### [Instructions to follow]
Print the data below word for word, starting at the line containing "Views of one" and continuing to the end of the data. Leave the pictures out of your answer.

═══

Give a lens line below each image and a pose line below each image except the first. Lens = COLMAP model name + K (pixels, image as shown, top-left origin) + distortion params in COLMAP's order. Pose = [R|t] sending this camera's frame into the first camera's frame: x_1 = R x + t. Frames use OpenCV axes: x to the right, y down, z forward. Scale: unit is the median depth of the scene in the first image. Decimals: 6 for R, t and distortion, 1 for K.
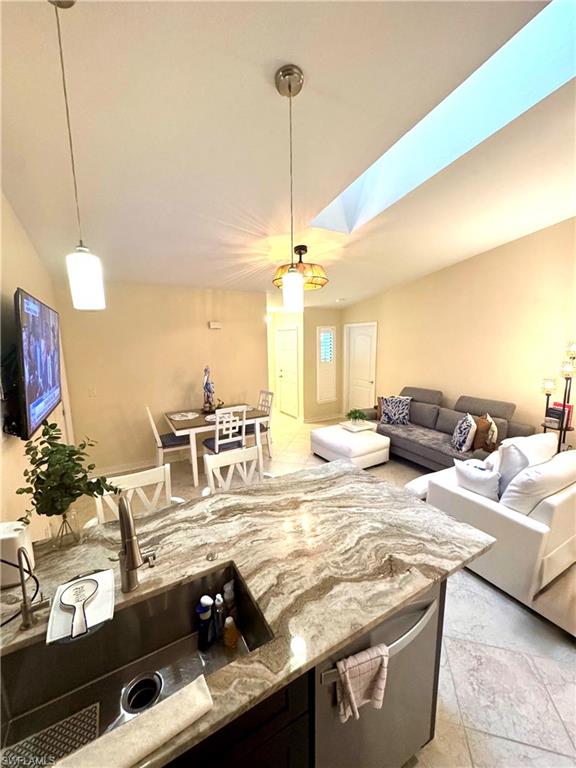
lens RADIAL K [[306.7, 0, 288.0], [0, 306.7, 384.0], [0, 0, 1]] dist [-0.000596, -0.000120]
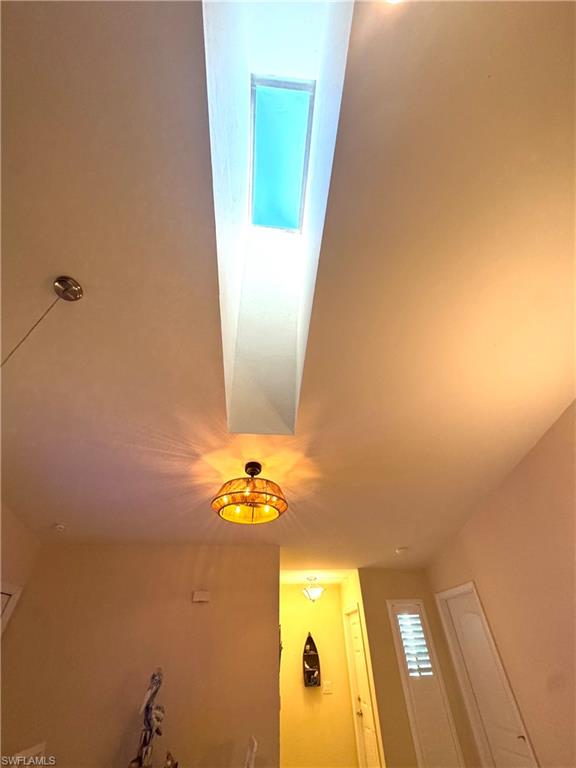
lens RADIAL K [[306.7, 0, 288.0], [0, 306.7, 384.0], [0, 0, 1]] dist [-0.000596, -0.000120]
pose [[0.916707, -0.272831, -0.291911, 0.314641], [-0.046374, 0.652992, -0.755943, 0.023534], [0.396860, 0.706516, 0.585950, 0.291086]]
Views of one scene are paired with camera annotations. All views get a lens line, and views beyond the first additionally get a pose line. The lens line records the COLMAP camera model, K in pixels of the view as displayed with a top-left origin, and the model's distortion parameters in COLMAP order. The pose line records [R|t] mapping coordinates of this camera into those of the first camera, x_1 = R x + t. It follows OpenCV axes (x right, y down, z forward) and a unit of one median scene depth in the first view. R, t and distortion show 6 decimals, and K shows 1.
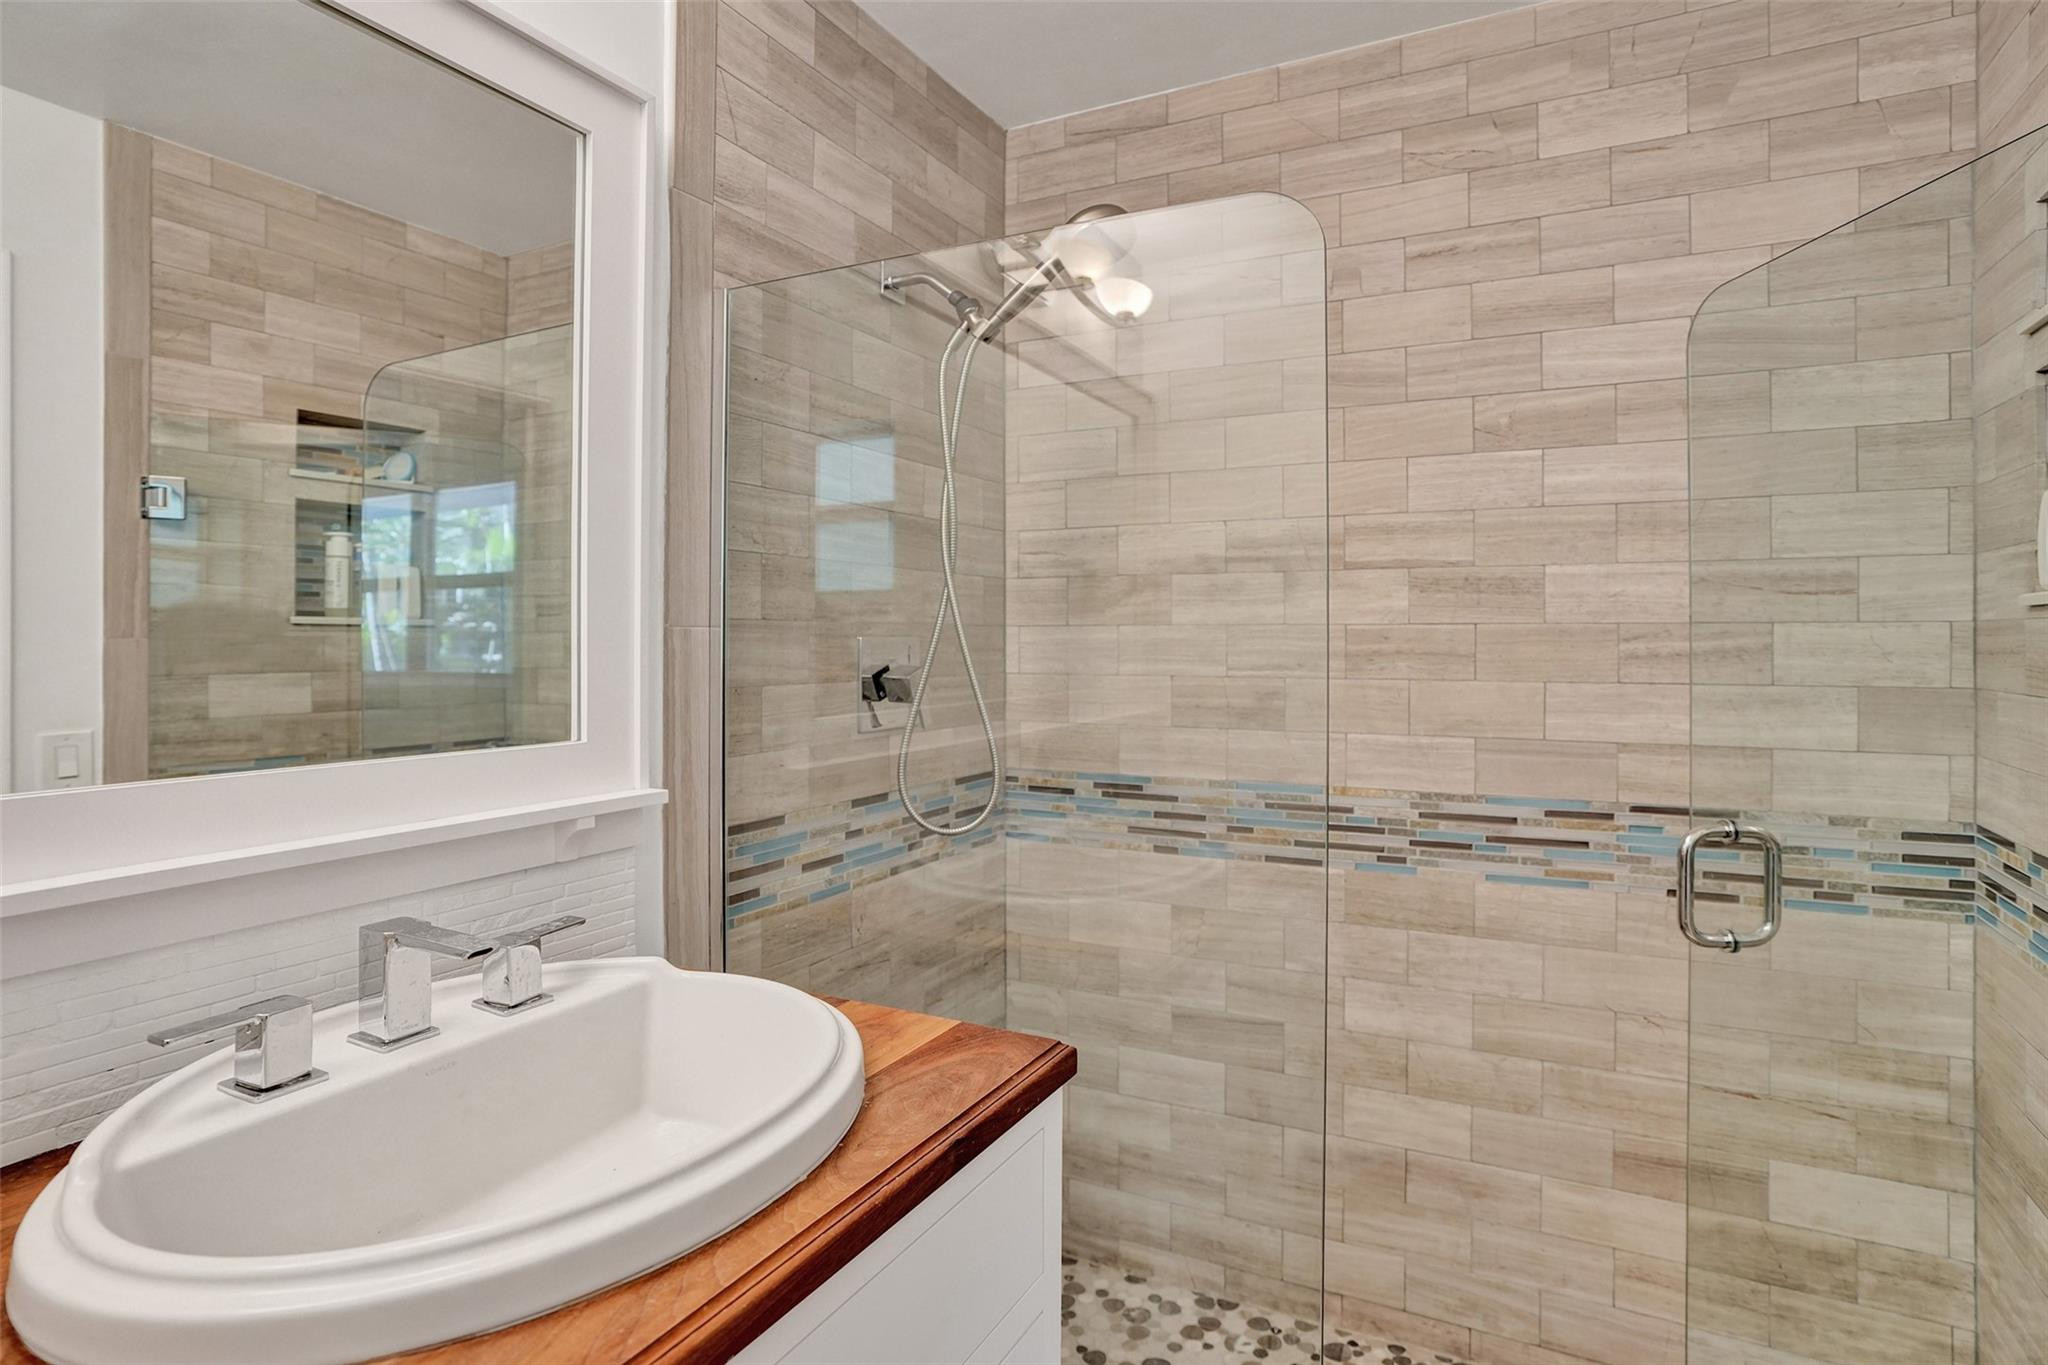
lens RADIAL K [[1108.3, 0, 996.4], [0, 1108.3, 640.4], [0, 0, 1]] dist [-0.061420, 0.029656]
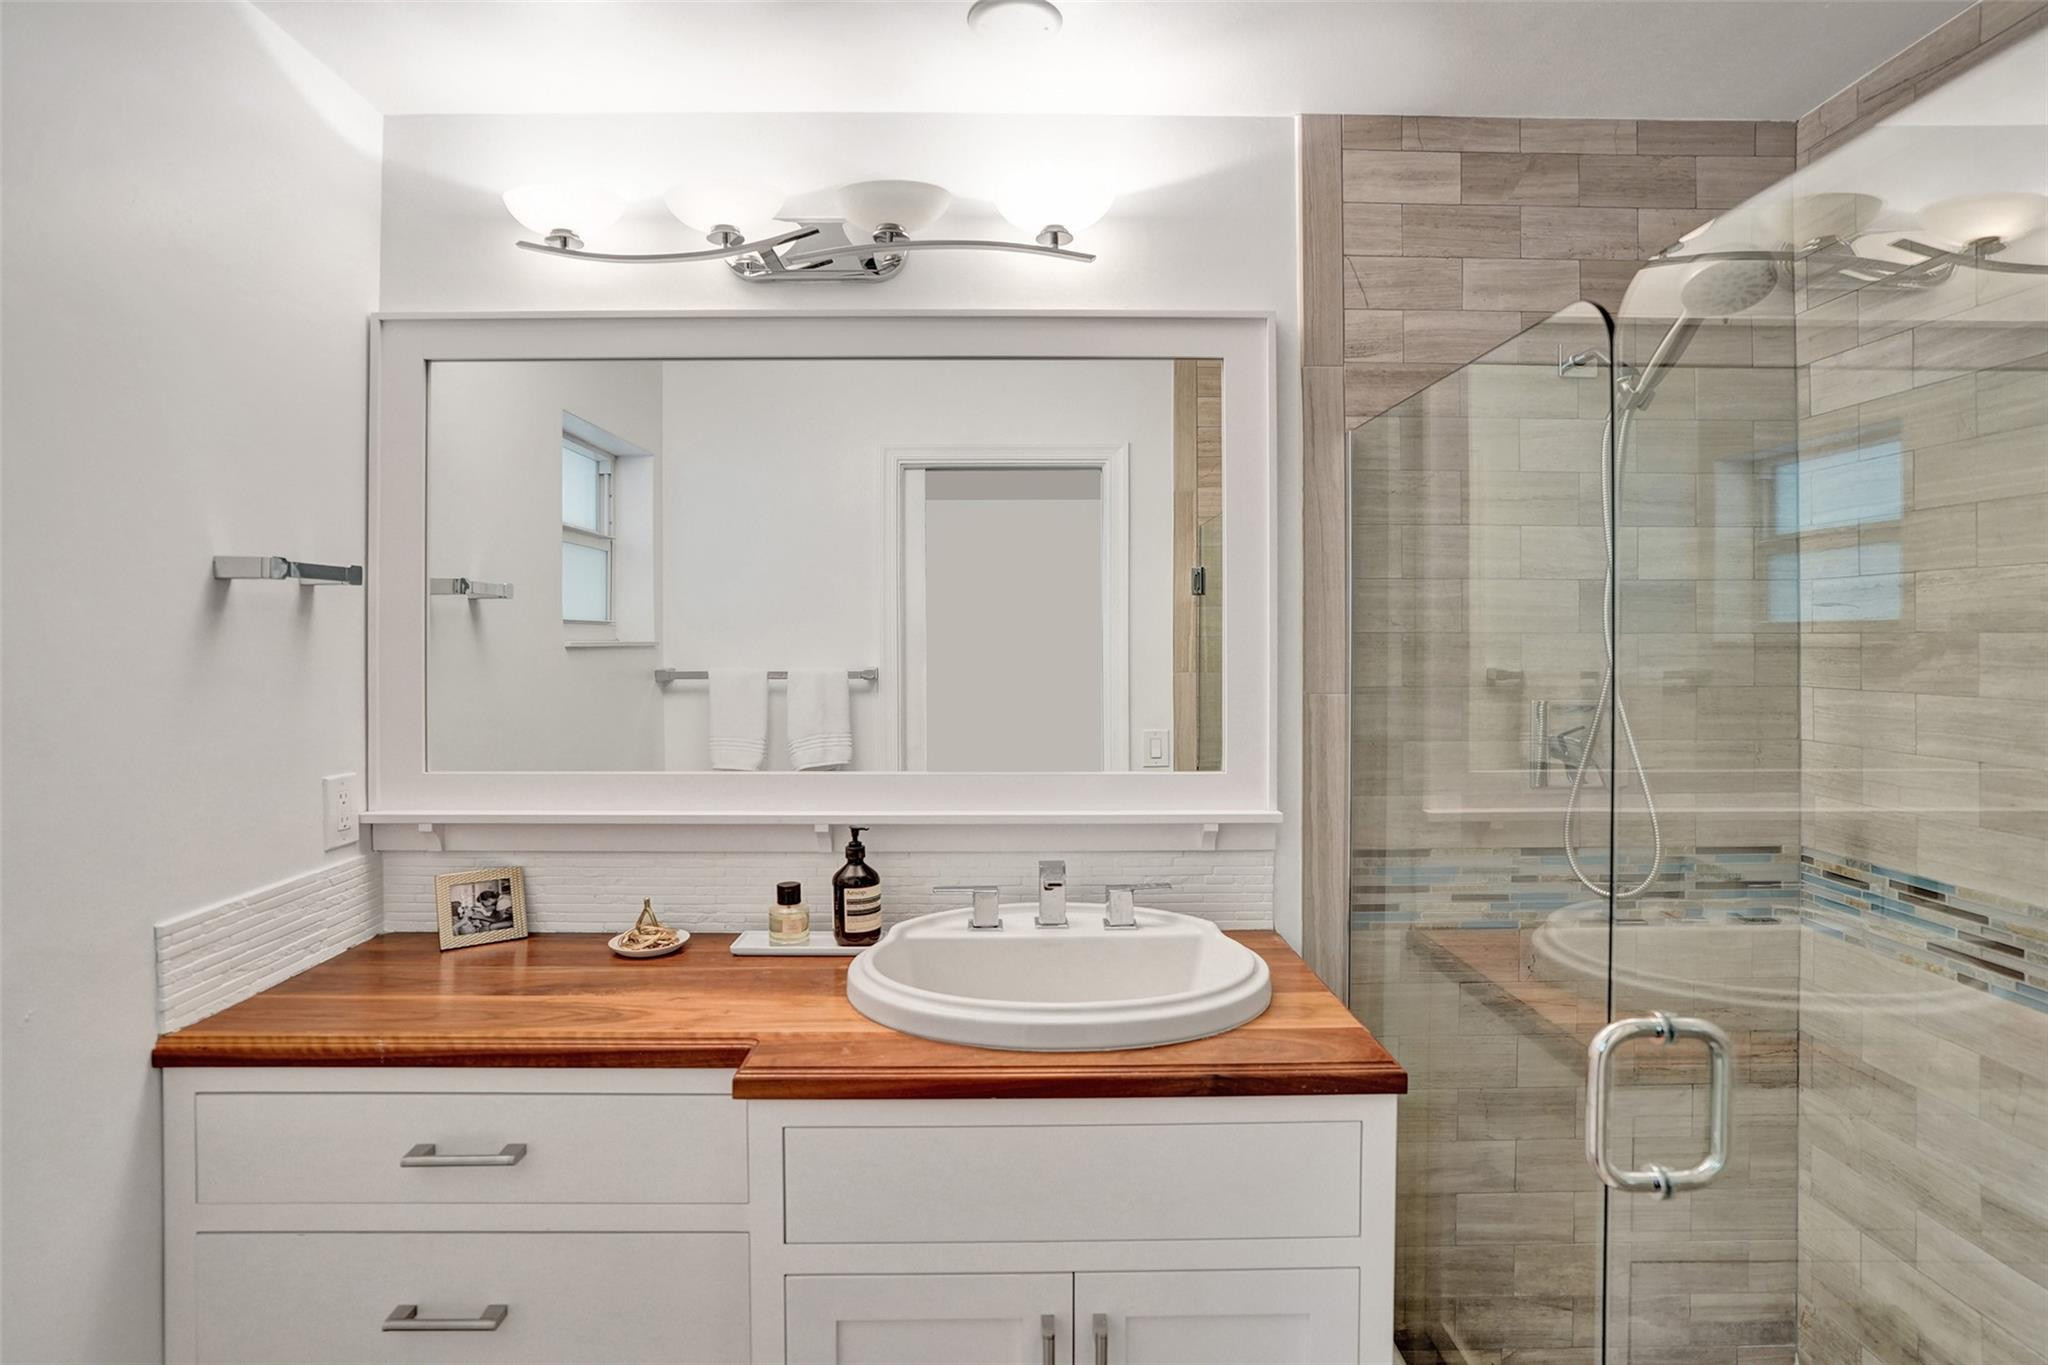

═══

### [Response area]
Views of one scene are paired with camera annotations. All views get a lens line, and views beyond the first additionally get a pose line. The lens line records the COLMAP camera model, K in pixels of the view as displayed with a top-left origin, and the model's distortion parameters in COLMAP order. The pose line records [R|t] mapping coordinates of this camera into those of the first camera, x_1 = R x + t. It follows OpenCV axes (x right, y down, z forward) and a unit of one median scene depth in the first view. R, t and distortion show 6 decimals, and K shows 1.
lens RADIAL K [[1108.3, 0, 996.4], [0, 1108.3, 640.4], [0, 0, 1]] dist [-0.061420, 0.029656]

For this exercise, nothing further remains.